Dáil debates
Wednesday, 21 October 2020
Commission of Investigation (Mother and Baby Homes and certain related Matters) Records, and another Matter, Bill 2020 [Seanad]: Second Stage
5:35 pm
Steven Matthews (Wicklow, Green Party) | Oireachtas source
I, too, thank the Minister for the considerable amount of engagement he has had with Members regarding this Bill on this difficult subject matter. I refer, particularly, to the briefing yesterday which clearly outlined the intention behind this Bill we are discussing today and the difficulties with the existing commission legislation.
The legislation being considered today has an objective and that is absolutely not to seal away information. It is, in fact, to stop information from being put beyond reach. This information concerns those who were treated so poorly in our recent past, namely, the mothers who were deprived and denied a normal life and whose futures were denied by being placed and imprisoned and trapped in mother and baby homes. Their stories are horrific. We have heard some of those stories tonight. I have been contacted by those people and had their stories relayed to me.
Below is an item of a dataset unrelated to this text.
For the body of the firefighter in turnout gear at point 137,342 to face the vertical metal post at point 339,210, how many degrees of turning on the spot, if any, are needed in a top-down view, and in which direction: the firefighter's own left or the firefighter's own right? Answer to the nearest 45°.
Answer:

For any parent, mother or child or anybody with any ounce of compassion, what happened to those banished to those homes is painful to listen to and is a most shameful period in our history.
I, too, have received thousands of emails on this matter. There is no other issue in respect of which I have received more emails. I fully understand the concerns expressed by all those who contacted me. I understood them and I understand the fear that this Bill will seek to bury the secrets of the past. That is not the intention behind the Bill. This Bill will not seal those important records or hide the information or put invaluable information beyond reach. From my understanding, what we are trying to do tonight is the very opposite. We are here to protect this record. We need to give back a voice to those who were subjected to the horrors of the mother and baby homes, the lives that were destroyed and the lives of the survivors who were so badly damaged in so many ways that many of us will never be able to understand.
I understand that the commission report is a comprehensive document and comprises the survivors' personal stories which will be accessible to each person who told their story. It will inform us all on how society and religious institutions in the past acted to banish and destroy mothers and their children and how this despicable part of our history ever happened. I understand that many of the records of the commission are, in fact, copies of documents held by other agencies, such as the Department of Health, and that those originals are accessible and available through certain processes.
From my understanding tonight, the Minister has confirmed that he will ask the Oireachtas Committee on Children, Disability, Equality and Integration to lead a re-examination of the access to this personal data in a way that will enable survivors and their representatives and legal experts and academics to thoroughly explore the issues surrounding this debate on access to personal information in the commission's archive, and to issue recommendations which can resolve the real difficulties the passage of this legislation has highlighted. I trust that the Minister is acting sincerely and in the best way possible to protect this data and this Bill will safeguard the database created by Tusla in respect of this matter.